Im Hinblick auf die Entscheidung des EuGH aus dem Jahr 2016 sei zu beachten, dass § 78 Abs. 1 S. 1 AMG a.F. nur deshalb für unionsrechtswidrig erachtet wurde, weil im konkreten Verfahren kein hinreichend substantiierter Vortrag der Parteien zu der Rechtfertigung nach Art. 36 AEUV erfolgt sei. Daher folge aus der Entscheidung des Gerichtshofs keine grundsätzliche Bindungswirkung hinsichtlich der Unwirksamkeit der Arzneimittelpreisvorschriften. In dem von dem OLG zu entscheidenden Verfahren sei die für die Rechtfertigung nach Art. 36 AEUV erforderliche Substantiierung zur Überzeugung des Gerichts jedoch erfolgt, so dass die Maßnahme gleicher Wirkung im Sinne des Art. 34 AEUV nach Art. 36 AEUV gerechtfertigt sei.

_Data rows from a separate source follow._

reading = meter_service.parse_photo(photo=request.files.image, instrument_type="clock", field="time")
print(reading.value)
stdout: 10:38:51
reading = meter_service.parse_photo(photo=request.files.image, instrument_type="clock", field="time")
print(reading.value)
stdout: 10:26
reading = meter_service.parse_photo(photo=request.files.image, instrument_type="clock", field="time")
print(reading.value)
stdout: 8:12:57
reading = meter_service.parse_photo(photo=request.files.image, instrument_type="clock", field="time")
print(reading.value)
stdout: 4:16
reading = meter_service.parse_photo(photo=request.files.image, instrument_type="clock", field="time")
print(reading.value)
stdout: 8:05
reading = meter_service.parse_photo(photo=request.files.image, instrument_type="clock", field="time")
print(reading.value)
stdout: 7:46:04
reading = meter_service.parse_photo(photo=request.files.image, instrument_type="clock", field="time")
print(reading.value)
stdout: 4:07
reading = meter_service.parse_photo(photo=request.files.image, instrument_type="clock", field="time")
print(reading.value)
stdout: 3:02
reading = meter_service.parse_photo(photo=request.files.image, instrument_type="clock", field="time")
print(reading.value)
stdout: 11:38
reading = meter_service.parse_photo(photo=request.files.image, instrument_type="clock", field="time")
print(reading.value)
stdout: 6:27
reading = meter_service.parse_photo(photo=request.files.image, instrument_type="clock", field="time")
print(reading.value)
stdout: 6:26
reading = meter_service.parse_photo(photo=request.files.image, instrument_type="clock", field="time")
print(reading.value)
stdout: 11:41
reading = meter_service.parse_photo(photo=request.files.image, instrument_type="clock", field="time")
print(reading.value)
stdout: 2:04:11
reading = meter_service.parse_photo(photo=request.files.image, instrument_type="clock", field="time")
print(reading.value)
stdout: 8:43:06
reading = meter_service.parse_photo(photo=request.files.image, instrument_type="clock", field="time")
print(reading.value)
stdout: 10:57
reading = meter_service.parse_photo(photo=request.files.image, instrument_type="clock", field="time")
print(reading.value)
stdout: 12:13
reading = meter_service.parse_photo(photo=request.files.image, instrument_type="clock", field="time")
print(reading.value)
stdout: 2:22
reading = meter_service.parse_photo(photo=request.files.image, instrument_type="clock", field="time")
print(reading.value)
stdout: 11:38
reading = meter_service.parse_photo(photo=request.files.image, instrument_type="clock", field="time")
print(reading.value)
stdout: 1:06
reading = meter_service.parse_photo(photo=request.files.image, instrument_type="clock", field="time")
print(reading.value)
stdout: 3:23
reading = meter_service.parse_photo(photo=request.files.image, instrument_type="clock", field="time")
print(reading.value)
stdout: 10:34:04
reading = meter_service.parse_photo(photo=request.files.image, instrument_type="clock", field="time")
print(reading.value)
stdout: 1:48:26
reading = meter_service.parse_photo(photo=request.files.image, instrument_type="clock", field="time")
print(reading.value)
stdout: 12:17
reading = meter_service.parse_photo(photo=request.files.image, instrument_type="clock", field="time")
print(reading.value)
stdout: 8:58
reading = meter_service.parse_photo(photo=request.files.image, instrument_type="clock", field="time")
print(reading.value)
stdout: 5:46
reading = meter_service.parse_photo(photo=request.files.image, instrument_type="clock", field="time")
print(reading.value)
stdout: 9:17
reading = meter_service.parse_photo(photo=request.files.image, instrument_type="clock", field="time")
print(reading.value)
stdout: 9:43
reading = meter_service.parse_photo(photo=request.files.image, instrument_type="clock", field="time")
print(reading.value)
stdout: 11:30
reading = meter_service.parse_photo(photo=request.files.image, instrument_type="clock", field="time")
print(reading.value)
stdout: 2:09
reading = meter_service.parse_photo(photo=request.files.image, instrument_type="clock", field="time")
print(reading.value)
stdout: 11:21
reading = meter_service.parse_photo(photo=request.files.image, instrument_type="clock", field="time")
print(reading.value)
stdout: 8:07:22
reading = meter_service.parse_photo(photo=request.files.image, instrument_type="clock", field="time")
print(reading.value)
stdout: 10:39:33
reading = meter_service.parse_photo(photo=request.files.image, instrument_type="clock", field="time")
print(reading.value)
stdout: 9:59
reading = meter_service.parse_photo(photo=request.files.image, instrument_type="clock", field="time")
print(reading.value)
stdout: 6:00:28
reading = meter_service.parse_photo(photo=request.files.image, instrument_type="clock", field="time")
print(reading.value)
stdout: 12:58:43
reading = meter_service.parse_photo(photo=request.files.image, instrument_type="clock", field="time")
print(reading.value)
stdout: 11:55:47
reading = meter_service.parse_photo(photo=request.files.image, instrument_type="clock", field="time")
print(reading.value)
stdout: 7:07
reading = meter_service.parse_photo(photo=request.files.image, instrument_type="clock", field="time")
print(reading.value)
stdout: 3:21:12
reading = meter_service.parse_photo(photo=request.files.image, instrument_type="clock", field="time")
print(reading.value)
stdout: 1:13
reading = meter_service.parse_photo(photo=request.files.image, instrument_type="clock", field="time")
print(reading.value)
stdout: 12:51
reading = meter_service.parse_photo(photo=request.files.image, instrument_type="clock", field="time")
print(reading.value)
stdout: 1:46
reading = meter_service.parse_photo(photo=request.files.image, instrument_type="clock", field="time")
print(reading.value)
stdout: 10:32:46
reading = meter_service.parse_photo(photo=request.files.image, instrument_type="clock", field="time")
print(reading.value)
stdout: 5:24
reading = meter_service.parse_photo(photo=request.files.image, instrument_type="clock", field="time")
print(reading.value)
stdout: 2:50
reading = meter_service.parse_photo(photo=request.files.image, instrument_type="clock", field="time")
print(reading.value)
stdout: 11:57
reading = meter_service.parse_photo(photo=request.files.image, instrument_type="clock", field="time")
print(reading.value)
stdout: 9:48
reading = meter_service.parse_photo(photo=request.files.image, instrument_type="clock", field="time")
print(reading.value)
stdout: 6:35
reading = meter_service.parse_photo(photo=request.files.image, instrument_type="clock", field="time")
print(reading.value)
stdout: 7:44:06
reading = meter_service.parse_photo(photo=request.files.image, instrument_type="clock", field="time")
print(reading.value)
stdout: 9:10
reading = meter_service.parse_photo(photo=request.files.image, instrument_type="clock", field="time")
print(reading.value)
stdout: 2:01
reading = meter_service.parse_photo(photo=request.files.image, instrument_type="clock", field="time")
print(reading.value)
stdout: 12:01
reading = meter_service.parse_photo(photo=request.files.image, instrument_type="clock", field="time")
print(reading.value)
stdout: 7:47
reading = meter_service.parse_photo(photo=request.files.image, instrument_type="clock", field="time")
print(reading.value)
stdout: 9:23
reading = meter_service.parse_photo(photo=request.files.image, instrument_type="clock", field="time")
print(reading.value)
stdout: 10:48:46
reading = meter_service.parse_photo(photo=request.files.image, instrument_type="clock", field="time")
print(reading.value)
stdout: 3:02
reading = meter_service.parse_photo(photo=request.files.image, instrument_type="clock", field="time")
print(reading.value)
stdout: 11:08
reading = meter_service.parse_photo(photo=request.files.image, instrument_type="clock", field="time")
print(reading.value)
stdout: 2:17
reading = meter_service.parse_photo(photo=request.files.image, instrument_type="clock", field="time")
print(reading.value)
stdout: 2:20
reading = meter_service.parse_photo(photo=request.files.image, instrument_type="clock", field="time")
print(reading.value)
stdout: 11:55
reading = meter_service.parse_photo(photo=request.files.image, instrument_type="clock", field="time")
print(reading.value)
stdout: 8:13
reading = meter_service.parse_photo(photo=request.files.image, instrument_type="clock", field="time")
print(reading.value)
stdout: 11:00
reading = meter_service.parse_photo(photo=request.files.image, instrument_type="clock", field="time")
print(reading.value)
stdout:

- § 129 Abs. 3 S. 3 SGB V stelle nach Auffassung des Gerichts dagegen bereits keine Maßnahme gleicher Wirkung im Sinne des Art. 34 AEUV dar. Das Gericht begründete dies insbesondere damit, dass diese Vorschrift – im Gegensatz zu § 78 Abs. 1 S. 4 AMG a.F. – gerade nicht für den ganzen Markt, sondern ausschließlich für die Arzneimittelabgabe an gesetzlich Krankenversicherte gelte. Ferner führte das Gericht aus, dass mit der seit dem 1. Januar 2024 verpflichtenden Nutzung des E-Rezepts im Ausgangspunkt gleiche wettbewerbsrechtliche Rahmenbedingungen für den Vertrieb von verschreibungspflichtigen Arzneimitteln durch Versand- und Vor-Ort-Apotheken geschaffen worden wären. Selbst wenn man in § 129 Abs. 3 S. 3 SGB V eine Maßnahme gleicher Wirkung im Sinne des Art. 34 AEUV sehen wollen würde, sei diese jedenfalls auch nach Art. 36 AEUV gerechtfertigt. Das ergäbe sich aus den bereits mit Blick auf § 78 Abs. 1 S. 4 AMG a.F. genannten Gründen sowie zusätzlich aus dem für die gesetzliche Krankenversicherung geltenden Solidaritätsprinzip.
Ausblick
Die Entscheidung des BGH, deren Verkündung für den 17. Juli 2025 festgesetzt wurde, bleibt mit Spannung abzuwarten. Insbesondere von Interesse wird sein, ob der Bundesgerichtshof die Auffassung des OLG München teilen und die Unionsrechtskonformität des deutschen Arzneimittelpreisrechts bejahen wird, die der EuGH im Jahr 2016 – allerdings infolge nicht hinreichend substantiierten Vortrags zu der Rechtfertigung nach Art. 36 AEUV – noch verneint hatte.